• SUPPLIED TEXT:

Skip to content

Generating a Dataset

kiselyovd edited this page Jun 16, 2026 · 1 revision

Generating a Dataset

This is the end-to-end operational guide: from launching the editor to a finished COCO file. It assumes you completed Installation and the three verification imports succeed.

The mental model: a group is one (venue, lighting, vehicle) combination. For each group you (A) build the rig on a real lane and project every camera pose to JSONL in the editor (fast), then (B) render those poses to PNGs through Movie Render Queue (offline). After all groups, you aggregate the per-group JSONL into one COCO file.


Step 1 - Launch the editor

Start-Process "C:\Program Files\Epic Games\UE_5.6\Engine\Binaries\Win64\UnrealEditor.exe" `
  -ArgumentList "`"<path>\CitySample.uproject`"","-ddc=InstalledNoZenLocalFallback"

The -ddc=InstalledNoZenLocalFallback flag uses a persistent filesystem shader cache and sidesteps the Zen DDC server (see Troubleshooting). Drop it if your Zen server is healthy.

Boot-settle protocol (important). Sending a heavy editor command while City Sample is still booting can crash it. After launch:

  1. Wait until the editor window is fully up and Small_City_LVL (or the Startup map) is interactive.

• Entries from a data source:
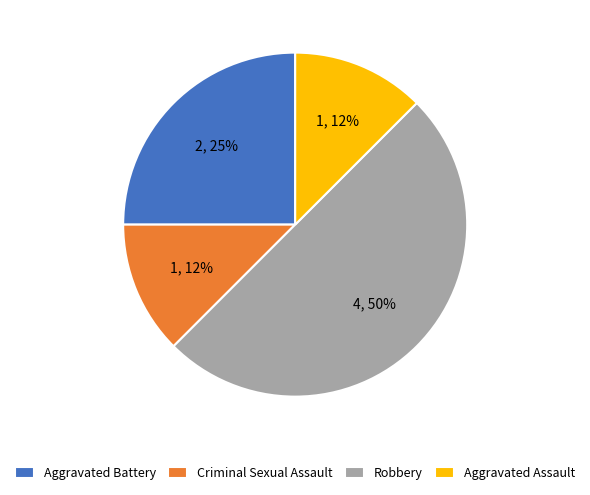

What percentage is the Aggravated Battery slice, to the nearest percent?

25%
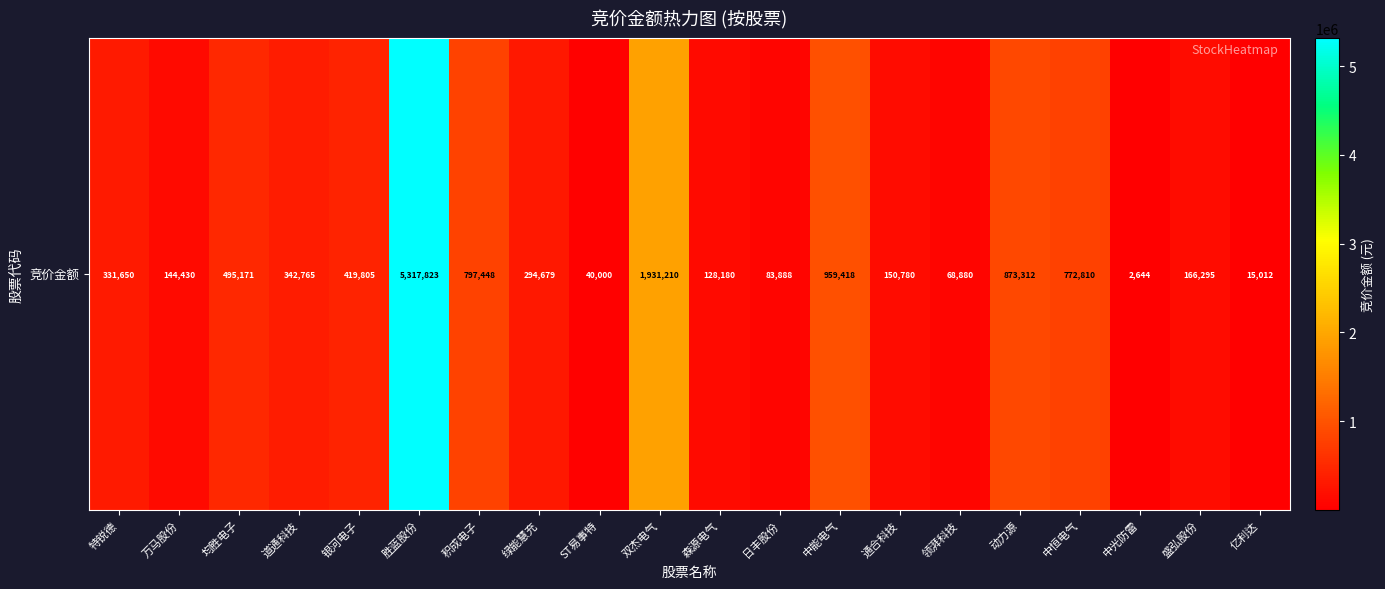

What is the approximate value at 万马股份?

144430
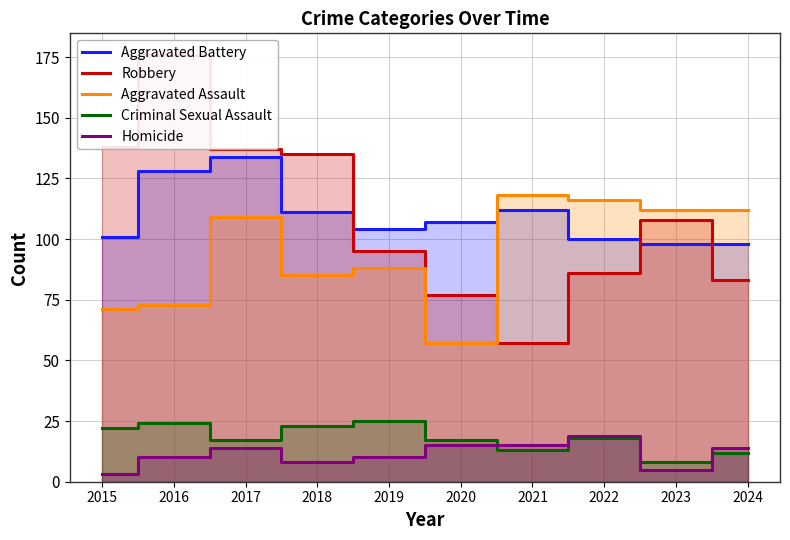

How many distinct data groups are displayed?

5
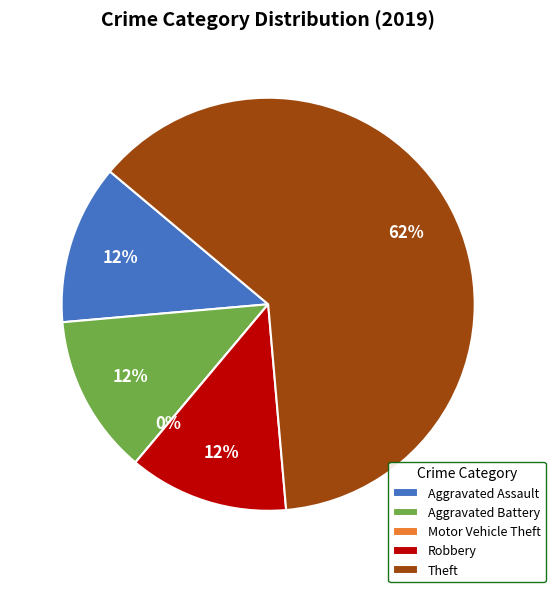

What is the change in value from Aggravated Assault to Theft?

+4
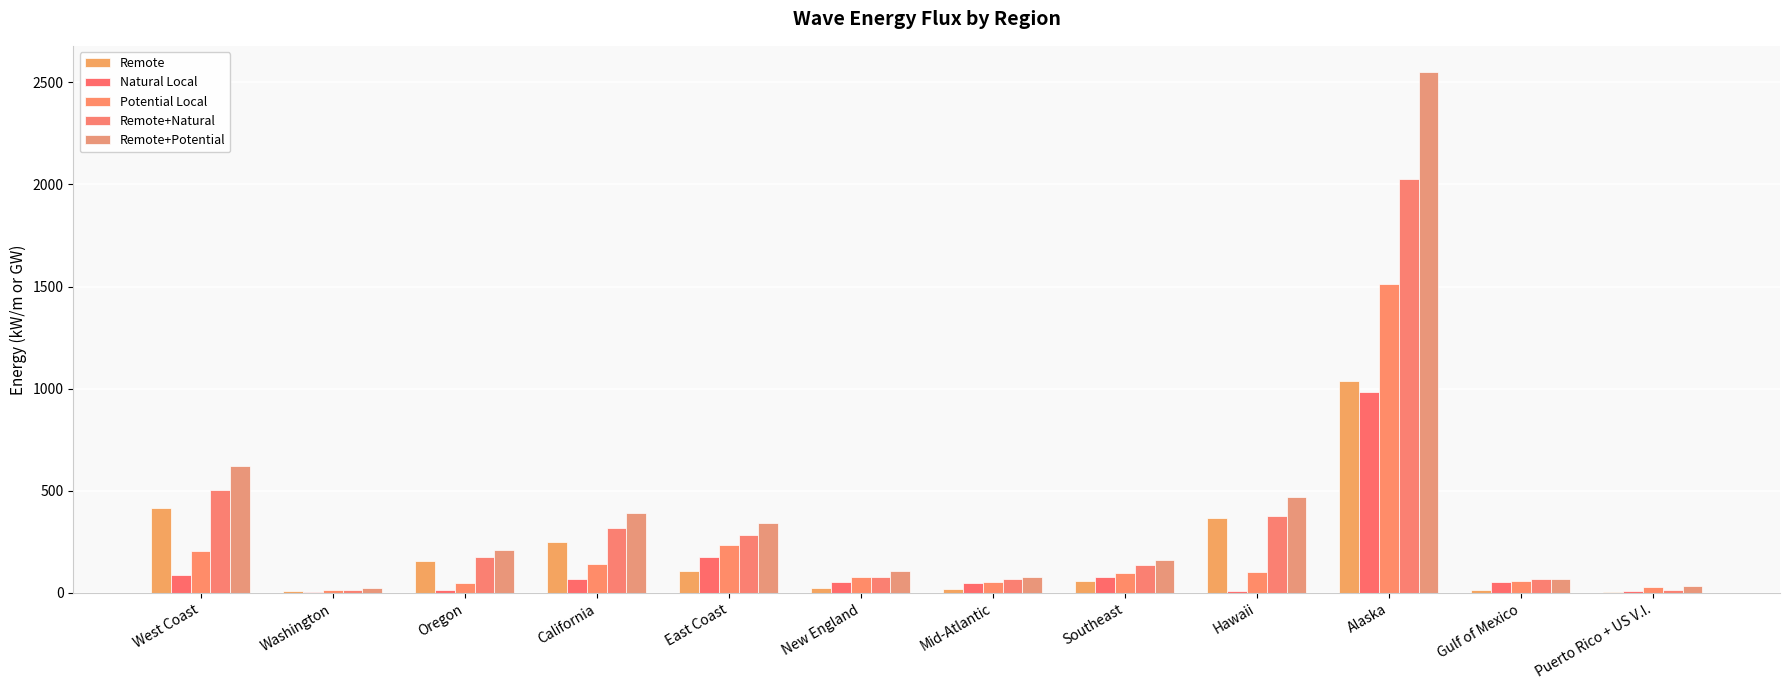

The Potential Local series shows 99.7 at Southeast. True or false?

True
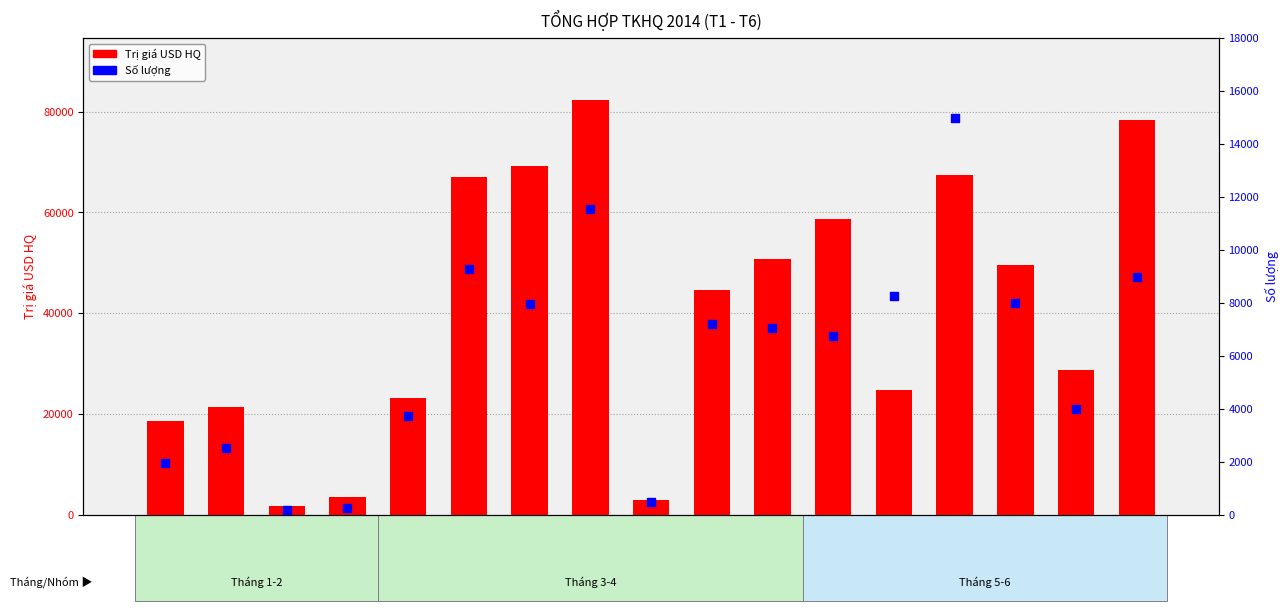

Which series contains the lowest Y value?

Số lượng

• EXERCISE DETAILS: Reproduce the guide on generating a dataset in full, word for word.

• RESPONSE:
Skip to content

Generating a Dataset

kiselyovd edited this page Jun 16, 2026 · 1 revision

Generating a Dataset

This is the end-to-end operational guide: from launching the editor to a finished COCO file. It assumes you completed Installation and the three verification imports succeed.

The mental model: a group is one (venue, lighting, vehicle) combination. For each group you (A) build the rig on a real lane and project every camera pose to JSONL in the editor (fast), then (B) render those poses to PNGs through Movie Render Queue (offline). After all groups, you aggregate the per-group JSONL into one COCO file.


Step 1 - Launch the editor

Start-Process "C:\Program Files\Epic Games\UE_5.6\Engine\Binaries\Win64\UnrealEditor.exe" `
  -ArgumentList "`"<path>\CitySample.uproject`"","-ddc=InstalledNoZenLocalFallback"

The -ddc=InstalledNoZenLocalFallback flag uses a persistent filesystem shader cache and sidesteps the Zen DDC server (see Troubleshooting). Drop it if your Zen server is healthy.

Boot-settle protocol (important). Sending a heavy editor command while City Sample is still booting can crash it. After launch:

  1. Wait until the editor window is fully up and Small_City_LVL (or the Startup map) is interactive.